A federal prosecutor Wednesday said former Trump campaign chairman Paul Manafort’s luxurious lifestyle was built on lies as the first case to emerge from special counsel Robert Mueller’s Russia investigation heads to a jury.
Manafort attorneys, meanwhile, delivered a scathing attack on the special counsel’s office, accusing Mr. Mueller’s team of “selective prosecution” and implying the case is a politically motivated effort to ensnare President Trump.
Attorneys finished their closing arguments near the end of the day. Judge T.S. Ellis III used the remaining time for jury instruction.
Jurors will likely begin deliberation Thursday morning.
At stake in the jury’s decision is the public’s perception of the Russia investigation and, possibly, Mr. Trump. Democrats are banking on the conviction of a top Trump campaign figure to encourage Mr. Mueller to keep pressing forward. If Mr. Manafort walks, Mr. Trump and his allies will quickly demand an end to the investigation.
The government has charged Mr. Manafort with 18 counts of bank and tax fraud, although the purported crimes happened before he helmed Mr. Trump’s campaign.
For nearly two hours, Mr. Andres methodically walked jurors through witness testimony, financial documents and emails from Mr. Manafort himself. Those records, he said, told a story of how Mr. Manafort lied to the IRS and hid income he earned as a political consultant in Ukraine by stashing as much $60 million in 31 overseas accounts in Cyprus and elsewhere.
That money was transferred to accounts in the U.S. so Mr. Manafort could purchase luxury cars and upscale men’s clothing, prosecutors said.
The prosecutor said Mr. Manafort’s tax returns from 2010 through 2014 were false because they didn’t list his foreign bank accounts. He highlighted an email in which Mr. Manafort referred to one of the foreign accounts as “my account.” Mr. Andres said that email was written “when no one was looking.”
“He did not know one day he would be sitting in this very courtroom,” Mr. Andres said of the email.
Manafort attorney Richard Westling took aim at the special counsel in his closing arguments. He said the banks never reported the purported fraud “until the special counsel showed up and started asking questions.” He accused the Mueller team of selectively pulling Mr. Manafort’s financial records to “concoct a narrative.”
He accused prosecutors of exaggerating their accusation that Mr. Manafort provided the wrong financial information to a bank. Mr. Westling painted the act as a relatively trivial mistake and said the Mueller team blew it out of proportion to make their case. People who provide inaccurate financial documents to the bank “don’t get prosecuted by Department of Justice prosecutors,” he said.

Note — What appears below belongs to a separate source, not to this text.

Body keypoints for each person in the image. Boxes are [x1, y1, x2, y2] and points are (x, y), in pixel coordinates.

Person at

“If this were fraud, we would have courts across the country filled,” Mr. Westling said.
Attorneys for both sides spent much of their time discussing the testimony of Rick Gates, a former Manafort business associate who would also later hold prominent positions on the Trump team. Mr. Gates testified in court last week that he committed bank fraud at the direction of Mr. Manafort. But he also admitted to embezzling money from Mr. Manafort and having an extramarital affair.
Mr. Andres sought to distance himself from Mr. Gates’ testimony, noting that it is only one part of a puzzle that includes financial documents and testimony from 10 other witnesses, including Mr. Manafort’s bookkeeper and accountant.

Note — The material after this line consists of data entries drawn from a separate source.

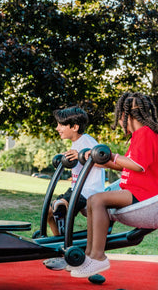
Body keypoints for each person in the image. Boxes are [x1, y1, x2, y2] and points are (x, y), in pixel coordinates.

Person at [69, 92, 158, 278]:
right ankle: (90, 255)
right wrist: (95, 160)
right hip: (134, 190)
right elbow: (123, 164)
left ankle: (98, 256)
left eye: (119, 118)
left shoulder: (145, 134)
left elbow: (138, 166)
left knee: (98, 200)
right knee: (94, 200)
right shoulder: (138, 136)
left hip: (145, 194)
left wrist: (112, 156)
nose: (118, 123)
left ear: (127, 116)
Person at [44, 106, 105, 271]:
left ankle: (66, 250)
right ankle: (59, 245)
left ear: (74, 127)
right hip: (75, 189)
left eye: (61, 125)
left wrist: (81, 155)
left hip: (88, 191)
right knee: (48, 213)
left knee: (61, 206)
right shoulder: (76, 143)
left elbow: (102, 159)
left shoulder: (87, 141)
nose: (57, 128)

“The star witness in this case is the documents,” he said.
Focusing on Mr. Gates’ admitted indiscretions, Mr. Andres acknowledged to jurors that Mr. Manafort “didn’t choose a Boy Scout” precisely because he sought to carry out crimes. He also pointed out that Mr. Manafort’s attorneys focused on a decades-old affair by Mr. Gates, avoiding direct questions about the role he played in the bank fraud accusations.
“And what about Gates’ admitted affair? Was it to distract you? Does it matter?” Mr. Andres asked the jury. “I’m not asking you to like him.”
But Mr. Downing said that misconduct is exactly why jurors can’t trust his testimony. He said Mr. Gates received a deal because the government “was so desperate to make the case.” Mr. Manafort trusted him, he said, by giving him signature authority over his overseas bank accounts, resulting in the theft of “a few million” from his former boss.
“To the very end, he lied to you,” Mr. Downing told jurors.
Cindy Laporta, a Manafort accountant, testified last week that she had concerns about financial documents submitted by Mr. Gates on behalf of his mentor.
She said she didn’t trust Mr. Gates but never called Mr. Manafort to express her concerns because she was afraid of offending one of her firm’s top clients. Mr. Downing emphasized her testimony during his closing argument, noting that had she alerted Mr. Manafort, they may have caught Mr. Gates’ embezzlement.
“If the accountants had picked up the phone, maybe none of us would be here right now,” Mr. Downing said.